--- START OF Text passage ---

Take a look up in the night sky. Whether on a mountaintop, largely unfazed by light pollution, or wedged in the heart of a muddied-sky metropolis, thank your lucky stars that you can see anything at all. A new study investigating the disruptive effects of galaxies merging or tugging on each other shows that there should be numerous stars thrown from their habitual confines during such interactions and into intergalactic space. From a planet encircling one of those lonely stars, the heavens would make for pretty dull viewing.

"If you were on an Earth orbiting a sunlike star that was halfway between us and the Andromeda Galaxy, or halfway between us and the Virgo Cluster, you would look out in the night sky, and you would actually see with your naked eye zero stars," says study co-author Michael Shara, an astrophysicist at the American Museum of Natural History in New York City. "You would see a few distant, blurry, fuzzy patches, and those would be the galaxies." Without a moon to reflect light, nighttime out there would be almost pitch-black.

Columbia University graduate student Maureen Teyssier, along with Shara and Columbia astronomy professor Kathryn Johnston, unpack in the December 10 issue of Astrophysical Journal Letters some of the mechanisms by which stars can be ejected from their home galaxies to become tramps—wandering or even escaped stars. Wanderers roam deep into space but remain loosely bound to a galaxy, whereas escapees are thrown clear to travel through space on their own.

In the prevailing, so-called hierarchical view of galactic growth, galaxies merge over time to form ever-larger galactic bodies. Evidence for this theory has been seen in simulations and in scraps of dwarf galaxies littering the edges of the neighboring Andromeda Galaxy, for instance. According to the new research, the violent gravitational interactions between a parent galaxy and an infalling satellite galaxy can liberate stars from the satellite and send them flying off in significant numbers. The majority of wandering and escaped stars appear to come from large satellite galaxies. "If you whack two big guys together, it's like two big trucks smashing into each other," Shara says. "There's lots and lots of debris and fragments flying in all directions."

By the study authors' conservative estimate, at least 0.05 percent of stars should be tramps—a number that, when applied to the Milky Way's estimated hundreds of billions of stars, provides a sizable population. "I think that's a very hard lower limit," Shara says of the 0.05 percent figure. "My guts tell me it's much, much higher than that."

--- END OF Text passage ---
--- START OF Records supplied ---

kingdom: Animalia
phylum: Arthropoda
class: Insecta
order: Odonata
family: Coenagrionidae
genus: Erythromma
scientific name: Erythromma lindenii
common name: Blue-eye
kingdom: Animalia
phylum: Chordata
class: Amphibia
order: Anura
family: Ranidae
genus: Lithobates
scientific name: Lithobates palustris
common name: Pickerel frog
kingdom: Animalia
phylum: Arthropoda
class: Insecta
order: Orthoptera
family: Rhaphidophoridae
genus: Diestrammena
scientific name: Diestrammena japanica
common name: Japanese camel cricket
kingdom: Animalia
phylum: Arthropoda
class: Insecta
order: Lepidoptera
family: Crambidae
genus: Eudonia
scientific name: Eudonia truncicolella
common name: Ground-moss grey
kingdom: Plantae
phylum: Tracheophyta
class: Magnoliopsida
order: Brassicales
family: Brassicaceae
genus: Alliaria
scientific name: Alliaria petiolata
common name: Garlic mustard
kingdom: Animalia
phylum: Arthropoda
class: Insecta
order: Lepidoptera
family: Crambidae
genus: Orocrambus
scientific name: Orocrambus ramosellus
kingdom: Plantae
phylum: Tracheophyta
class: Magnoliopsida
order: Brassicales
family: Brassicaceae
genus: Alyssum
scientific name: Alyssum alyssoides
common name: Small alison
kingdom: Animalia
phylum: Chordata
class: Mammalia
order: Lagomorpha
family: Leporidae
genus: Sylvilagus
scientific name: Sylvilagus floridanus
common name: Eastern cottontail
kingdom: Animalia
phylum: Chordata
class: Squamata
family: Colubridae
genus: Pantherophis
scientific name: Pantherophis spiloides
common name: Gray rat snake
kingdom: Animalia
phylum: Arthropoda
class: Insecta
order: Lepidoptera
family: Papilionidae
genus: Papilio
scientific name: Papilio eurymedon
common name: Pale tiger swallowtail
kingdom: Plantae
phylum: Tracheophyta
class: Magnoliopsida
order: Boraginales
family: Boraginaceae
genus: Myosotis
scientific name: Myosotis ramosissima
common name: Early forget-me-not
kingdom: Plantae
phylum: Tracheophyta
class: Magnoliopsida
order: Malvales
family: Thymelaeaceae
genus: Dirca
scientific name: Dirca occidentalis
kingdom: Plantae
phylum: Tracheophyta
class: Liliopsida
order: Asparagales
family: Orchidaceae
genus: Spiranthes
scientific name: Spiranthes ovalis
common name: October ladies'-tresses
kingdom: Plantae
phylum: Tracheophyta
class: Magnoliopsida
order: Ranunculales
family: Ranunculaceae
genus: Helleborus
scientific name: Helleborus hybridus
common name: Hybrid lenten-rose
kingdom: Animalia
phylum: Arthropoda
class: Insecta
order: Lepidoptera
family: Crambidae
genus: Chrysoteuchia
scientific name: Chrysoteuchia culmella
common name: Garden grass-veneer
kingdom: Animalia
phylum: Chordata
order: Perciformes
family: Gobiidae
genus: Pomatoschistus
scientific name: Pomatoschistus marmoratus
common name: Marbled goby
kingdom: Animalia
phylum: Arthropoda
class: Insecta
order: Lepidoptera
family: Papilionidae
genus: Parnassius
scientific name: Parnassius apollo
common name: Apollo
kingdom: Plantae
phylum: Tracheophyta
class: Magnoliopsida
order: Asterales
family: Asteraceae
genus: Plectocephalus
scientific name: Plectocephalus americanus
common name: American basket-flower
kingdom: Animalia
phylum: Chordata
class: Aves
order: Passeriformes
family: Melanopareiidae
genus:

--- END OF Records supplied ---

What to do
- a) In the astronomy article, what is the study authors' conservative estimate of the share of stars that should be tramps?
- b) Transcribe the entries word for word, starting at the line containing "common name: American basket-flower" and continuing through the final line of the entries, with both ends included.

Results of the exercise
- a) At least 0.05 percent of stars should be tramps.

- b)
common name: American basket-flower
kingdom: Animalia
phylum: Chordata
class: Aves
order: Passeriformes
family: Melanopareiidae
genus:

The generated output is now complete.